There’s nothing quite as eerie as a long-abandoned building; the hastily discarded paperwork, the once-cherished personal possessions rotting under layers of dust, the faded, crumbling walls of a majestic structure.
Ghost towns, abandoned government headquarters and decomposing train depots – around the world there are still hundreds of these locations; some left to rot because they became too expensive to run, others deserted after ecological disasters - all infected with the sadness of a forgotten former life.
In some places, history itself gives an abandoned location a kind of semi-existence: the Ukrainian town of Pripyat for example, which was evacuated after a huge explosion at the nearby Chernobyl Nuclear Plant in 1986 spread radiation throughout the local area, contaminating neighbouring farmland.
But Pripyat, with its crumbling schools and hospitals, and its spooky abandoned fairground has become a kind of tourist hotspot in its own right, with hundreds of visitors arriving each year to see a snapshot of the Soviet-era.
The same can’t really be said for the abandoned Michigan Central Station in the outskirts of Detroit. The downfall of the station mirrors the decline of the city itself, with the last train leaving in 1988, shortly before the Japan-built Honda Accord became the biggest selling car in America, marking the end of US-dominance in vehicle manufacturing: the lifeblood of a city once known as Motor Town.
The seaside resort of Varosha in Cyprus was abandoned after the Turkish invasion of the island in 1974. Since then it has been a fenced-off, disputed area, which UN resolutions and tense negotiations seem unable to resolve. Car dealerships still have rusting 1970s models on their forecourts and local people claim to have seen light bulbs still burning in buildings almost 40 years on.
As a result of the evacuation, the once-popular holiday resort is slowly returning to nature, with foliage growing inside its derelict buildings and sea turtles nesting on its deserted beaches.
Elsewhere in Cyprus, Nicosia International Airport is another casualty of the Turkish Invasion. Once the island’s busiest aviation hub, the airport is now a mess of broken windows, filthy departures lounges and, perhaps somewhat surprisingly, abandoned aircraft.
Japan has its fair share of abandoned structures as well, many having been left to rot after the atomic bombings of Hiroshima and Nagasaki during the final stages of World War II.
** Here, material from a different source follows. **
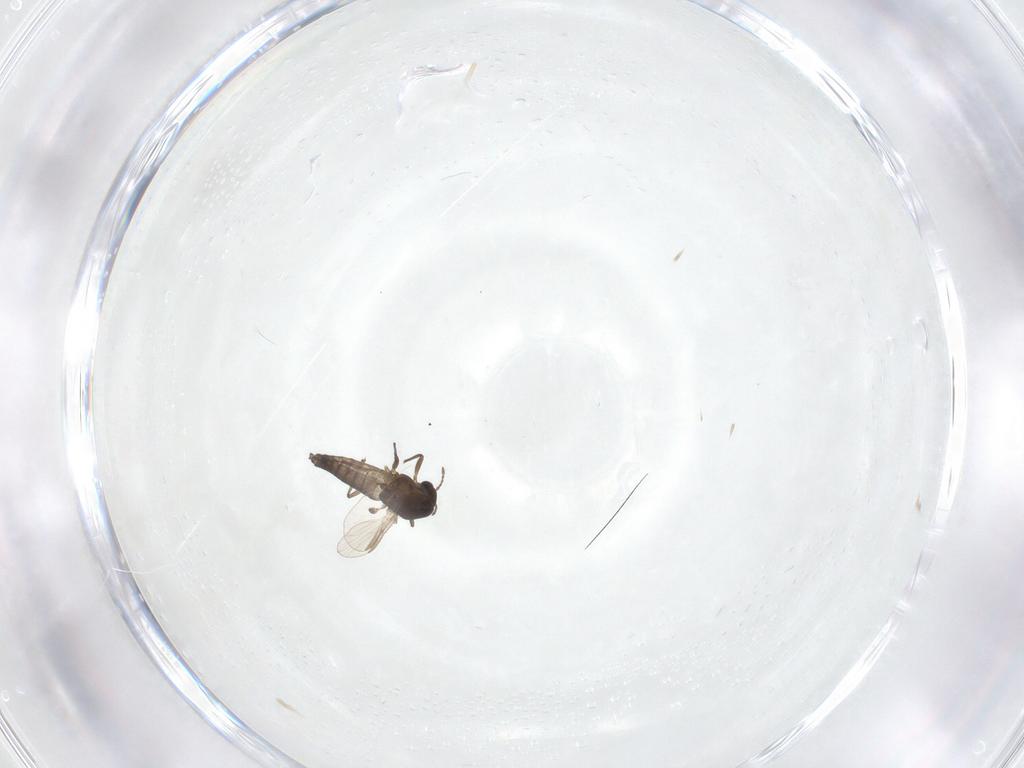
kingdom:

The deserted coal mining structure once known as Battleship Island still lies in Nagasaki harbour. Many of its building were flattened during the initial atomic blast, but those that still stand are now just shells and look unlikely to stand much longer.
Nara Dreamland was not a victim of the atomic blasts, however. The 60s-built theme park closed in 2006 due to a lack of visitors; its once-state-of-the-art rides and arcades now looking distinctly old-fashioned and worn-out.
Meanwhile, in Africa, the entire town of Kolmanskop, Namibia was abandoned after diamond prices crashed in the 1950s, shattering the town’s economy. Now the former mining town has almost disappeared from view, as sand from the encroaching Kalahari Desert slowly swallows its roads and buildings.
It’s not just buildings that are abandoned; elsewhere in the world there are huge transport cemeteries, where the remains of ships, trains and aircraft have been left to rot en masse.
Some of the more striking examples include the rusting locomotives in Potosi, Bolivia and Thessaloniki in Greece and the ships wrecked on the beaches of Nouadhibou in Mauritania.
Finally, a little closer to home, many of the UK’s most-striking abandoned buildings are relics of World War II. The Maunsell Forts in the Thames Estuary were small towers designed as part of the nation’s air-defence system and their job was to deter and report approaching German air-raids.
Decommissioned in these 1950s, these forts have remained largely abandoned since, other than the odd-visit from a boat-load of tourists.
Not all have had such an unremarkable existence since the Second World War, however. Various forts were occupied for use as pirate radio stations in the 1960s, with one – Roughs Tower – being occupied by the late Paddy Roy Bates – an eccentric former pirate radio broadcaster.
Bates declared the fort the Principality of Sealand, claiming it as to be world’s smallest independent sovereign state and crowning himself Prince Roy. Upon his death in 2012, his son Michael was “granted” the title Prince Michael.
Although unrecognised as an independent nation, Sealand does have a self-sufficient economy, declaring itself a “data haven” and setting up offshore internet-hosting facilities. It also hosts a number of unconventional events – such as egg-throwing contests - for the tourists that visit Sealand every year.